Pelaksanaan Upakara Caru Labuh Gentuh


Uperengga Yadnya – Caru Labuh Gentuh

Banten dilengkapi dengan peralatan yang digunakan dalam pelaksanaan caru lahuh gentuh yaitu : Saggah surya; Saggah cucuk; Tengala/lampit/tulud; Api prakpak/danyuh; Sapu lidi 12 katih; Kulkul/keplugan; Arak berem;Penimpug; Kelabang dangap-dangap; Penggorengan dan daun kelor.
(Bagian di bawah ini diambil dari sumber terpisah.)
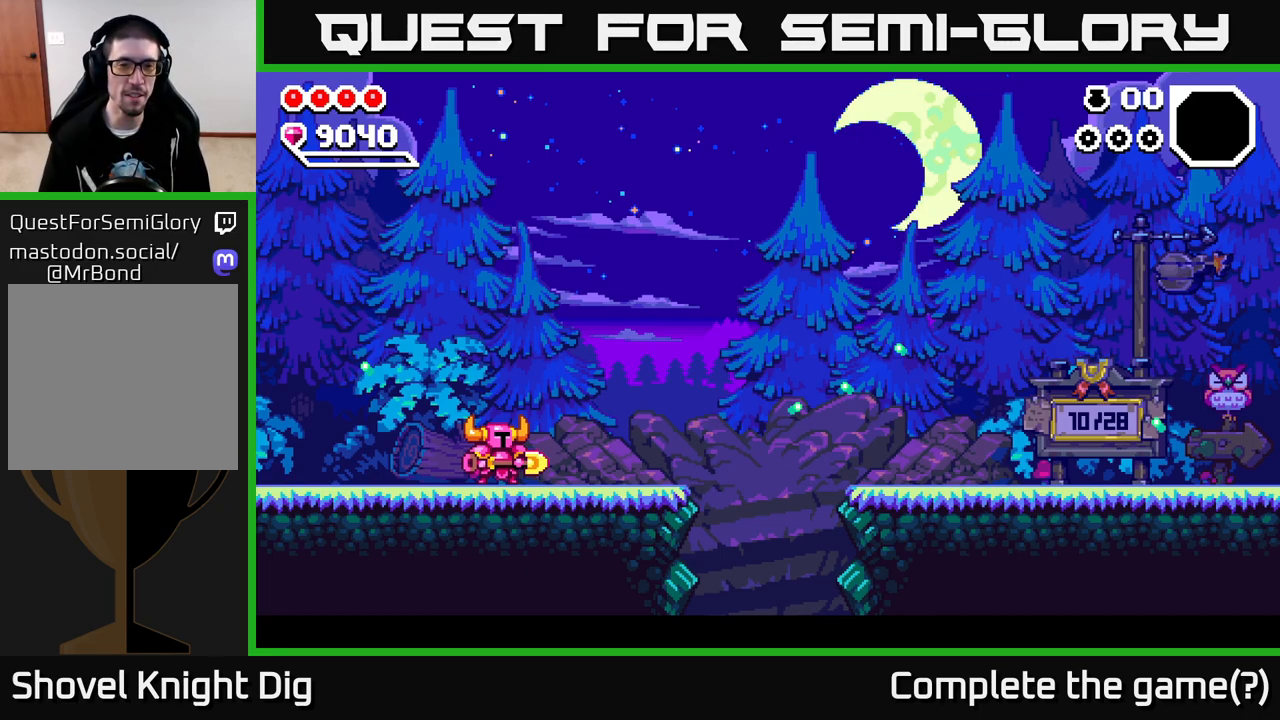
{"buttons": ["A"], "left_stick": "center", "right_stick": "center", "events": [[383, "A", "down"]]}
  1. Saggah surya sebagai stana Sang Hyang Siwa Raditya (San Hyang Surya) menjadi sarana pesaksi;
  2. Saggah cucuk sebagai stana Sang Hyang Ibu Pertiwi, dilengkapi dengan : sujang berisi arak berem; Tengala/lampit/tulud sebagai simbol penetralisir kekuatan panca maha bhuta yang bersifat negatif untuk dikembalikan keunsur bayu agar terciptanya keseimbangan antara bhuana alit dengan bhuana agung;
  3. Api prakpak/danyuh sebagai penetralisir kekuatan panca maha bhuta yang bersifat negatif untuk dikembalikan keunsur Teja agar terciptanya keseimbangan antara bhuana agung dengan bhuana alit;
  4. Sapu lidi 12 katih sebagai penetralisir kekuatan panca maha bhuta yang bersifat negatif untuk dikembalikan keunsur Pertiwi agar terciptanya keseimbangan;
  5. Kulkul/kentongan/keplugan sebagai penetralisir kekuatan panca maha bhuta yang bersifat negetif untuk dikembalikan keunsur Akasa agar terciptanya keseimbanga;
  6. Arak berem sebagai penetralisir kekuatan panca maha bhuta yang bersifat negatif untuk dikembalikan keunsur Apah agar terciptanya keseimbangan;
  7. Penimpug yang terbuat dari bambu satu buku (lawas) sebanyak 3 buah;
  8. Kelabang dangap dangap yang terbuat dari selepan yang terdiri dari 10 helai sebagai kepala, 10 helai sebagai tangan, 18 helai sebagai badan, dan 10 helai segagai kaki, sisa diujungnya sebagai ekor;
  9. Penggorengan sebagai Windu, nunas galang kehadapan Surya Chandra; dan
  10. Daun kelor sebagai penyomya

Pelaksanaan ritual menggunakan sarana atau upakara. Upakara tersebut merupakan visualisasi dari ajaran-ajaran agama yang tercantum dalam kitab suci. 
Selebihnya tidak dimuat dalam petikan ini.